Second Week of Mongo M101J Course

January 19, 2014 · 3 min read

First impressions on MongoDB and M101J course.

I finished the second week of the MOOC MongoDB for Java Developers which I advertised in my latest post. I really like the course and I think its worth to spend some time learning Mongo.

MongoDB itself is an example of a NoSQL database and you can learn more during the course. In this post I want to highlight some features presented in first two weeks which I feel are inconsistent and surprised me a bit.

Inconsistent handling of exact matches in arrays of values

Mongo stores data as documents. The documents can have fields of various type, including strings, arrays and embedded documents. Two documents in the same collection can have same fields with different datatypes. Example of two documents are given below:

{
    "_id" : ObjectId("52dc1a428ce25a336d8c849c"),
    "a-field" : 1,
    "b-field" : [
        "array",
        "of",
        "values"
    ]
}
{
    "_id" : ObjectId("52dc1a538ce25a336d8c849d"),
    "a-field" : "1",
    "b-field" : "of"
}

Lets assume that the above documents are part of a collection documents. If you want to find documents with a-field == 1 only the first document will match, that is comparison is strongly typed. The same with a-field =="1". Also if you want to match an embedded object the match has to be exact, not partial. Some examples:

> db.documents.find({"a-field": 1}).pretty()
{
    "_id" : ObjectId("52dc1a428ce25a336d8c849c"),
    "a-field" : 1,
    "b-field" : [
        "array",
        "of",
        "values"
    ]
}
> db.documents.find({"a-field": "1"}).pretty()
{
    "_id" : ObjectId("52dc1a538ce25a336d8c849d"),
    "a-field" : "1",
    "b-field" : "of"
}

There is one exception to this rule. If you look for a value and this field is an array, then mongo will go through array elements and try to match them one by one:

> db.documents.find({"b-field": "of"}).pretty()
{
    "_id" : ObjectId("52dc1a428ce25a336d8c849c"),
    "a-field" : 1,
    "b-field" : [
        "array",
        "of",
        "values"
    ]
}
{
    "_id" : ObjectId("52dc1a538ce25a336d8c849d"),
    "a-field" : "1",
    "b-field" : "of"
}
> db.documents.find({"b-field": "array"}).pretty()
{
    "_id" : ObjectId("52dc1a428ce25a336d8c849c"),
    "a-field" : 1,
    "b-field" : [
        "array",
        "of",
        "values"
    ]
}

Clearly there is an exception made for arrays. Probably it is a design decision because this may be a frequent use case. Nevertheless, I think there should be a dedicated operator enabling you to match also within arrays, since matching for other types is exact.

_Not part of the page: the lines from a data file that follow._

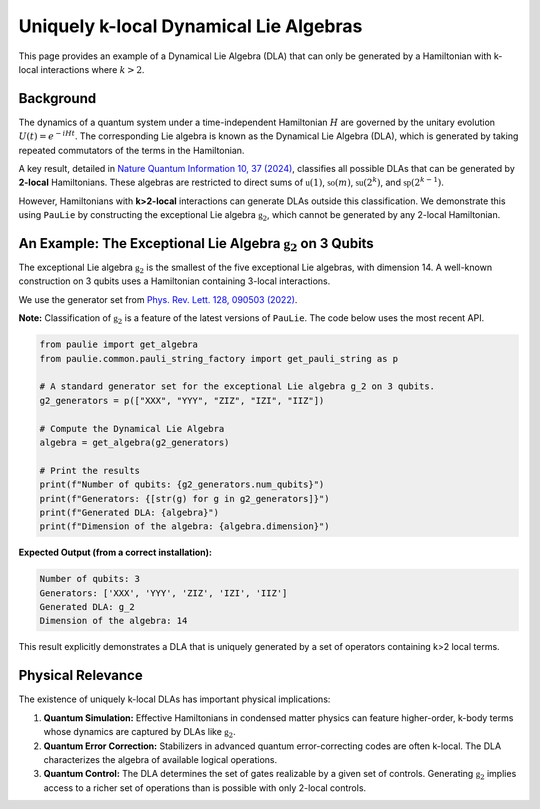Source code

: Uniquely k-local Dynamical Lie Algebras
#######################################

This page provides an example of a Dynamical Lie Algebra (DLA) that can only be
generated by a Hamiltonian with k-local interactions where :math:`k>2`.

Background
==========

The dynamics of a quantum system under a time-independent Hamiltonian :math:`H` are governed
by the unitary evolution :math:`U(t) = e^{-iHt}`. The corresponding Lie algebra is known as the
Dynamical Lie Algebra (DLA), which is generated by taking repeated commutators of the terms
in the Hamiltonian.

A key result, detailed in `Nature Quantum Information 10, 37 (2024) <https://www.nature.com/articles/s41534-024-00900-2>`_,
classifies all possible DLAs that can be generated by **2-local** Hamiltonians.
These algebras are restricted to direct sums of :math:`\mathfrak{u}(1)`, :math:`\mathfrak{so}(m)`,
:math:`\mathfrak{su}(2^k)`, and :math:`\mathfrak{sp}(2^{k-1})`.

However, Hamiltonians with **k>2-local** interactions can generate DLAs outside this classification.
We demonstrate this using ``PauLie`` by constructing the exceptional Lie algebra :math:`\mathfrak{g}_2`,
which cannot be generated by any 2-local Hamiltonian.

An Example: The Exceptional Lie Algebra :math:`\mathfrak{g}_2` on 3 Qubits
======================================================================

The exceptional Lie algebra :math:`\mathfrak{g}_2` is the smallest of the five exceptional
Lie algebras, with dimension 14. A well-known construction on 3 qubits uses a
Hamiltonian containing 3-local interactions.

We use the generator set from `Phys. Rev. Lett. 128, 090503 (2022) <https://journals.aps.org/prl/abstract/10.1103/PhysRevLett.128.090503>`_.

**Note:** Classification of :math:`\mathfrak{g}_2` is a feature of the latest versions of ``PauLie``.
The code below uses the most recent API.

.. code-block:: python

   from paulie import get_algebra
   from paulie.common.pauli_string_factory import get_pauli_string as p

   # A standard generator set for the exceptional Lie algebra g_2 on 3 qubits.
   g2_generators = p(["XXX", "YYY", "ZIZ", "IZI", "IIZ"])

   # Compute the Dynamical Lie Algebra
   algebra = get_algebra(g2_generators)

   # Print the results
   print(f"Number of qubits: {g2_generators.num_qubits}")
   print(f"Generators: {[str(g) for g in g2_generators]}")
   print(f"Generated DLA: {algebra}")
   print(f"Dimension of the algebra: {algebra.dimension}")

**Expected Output (from a correct installation):**

.. code-block:: text

   Number of qubits: 3
   Generators: ['XXX', 'YYY', 'ZIZ', 'IZI', 'IIZ']
   Generated DLA: g_2
   Dimension of the algebra: 14

This result explicitly demonstrates a DLA that is uniquely generated by a set of operators
containing k>2 local terms.

Physical Relevance
==================

The existence of uniquely k-local DLAs has important physical implications:

1.  **Quantum Simulation:** Effective Hamiltonians in condensed matter physics can
    feature higher-order, k-body terms whose dynamics are captured by DLAs like :math:`\mathfrak{g}_2`.

2.  **Quantum Error Correction:** Stabilizers in advanced quantum
    error-correcting codes are often k-local. The DLA characterizes the
    algebra of available logical operations.

3.  **Quantum Control:** The DLA determines the set of gates realizable by a given
    set of controls. Generating :math:`\mathfrak{g}_2` implies access to a richer set of operations
    than is possible with only 2-local controls.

By default update updates only a first matching row, but remove removed all

Update syntax is this <collection>.update(<select criteria>, <new values>). One would expect, similarly to sql, that this will update all the matching rows. But this is not the case, update will only affect first matching row. To do a multiupdate, you need to pass it as additional parameter:

db.grades.update({"assignment": "home-work-1", "points": {$gt: 90}}, {$set
{"grade": "A"}, {$multi: true})

Fine, mongo does not need to follow SQL here. But remove in contrast removes all the matching documents. There shouldn’t be such a discrepancy between two commonly used operations.

getLastError returns really the status of the last operation

For example, we try to insert to documents with the same primary key:

> db.documents.insert({"_id": "foo", "foo": "bar"})
> db.runCommand({ getLastError: 1 })
{ "n" : 0, "connectionId" : 16, "err" : null, "ok" : 1 }
> db.documents.insert({"_id": "foo", "foo": "bar"})
E11000 duplicate key error index: test.documents.$_id_  dup key: { : "foo" }
> db.runCommand({ getLastError: 1 })
{
    "err" : "E11000 duplicate key error index: test.documents.$_id_  dup key: { : \"foo\" }",
    "code" : 11000,
    "n" : 0,
    "connectionId" : 16,
    "ok" : 1
}

First operation was successful, we can see see its status by using the getLastError command. For the second operation it returns the error. This command is used to check status, but its name implies it is only for error reporting.

Mongo seems to be a mature product with its market niche. It is well documented, with lot of tutorials and the on-line course. Nevertheless, it has its share of surprises.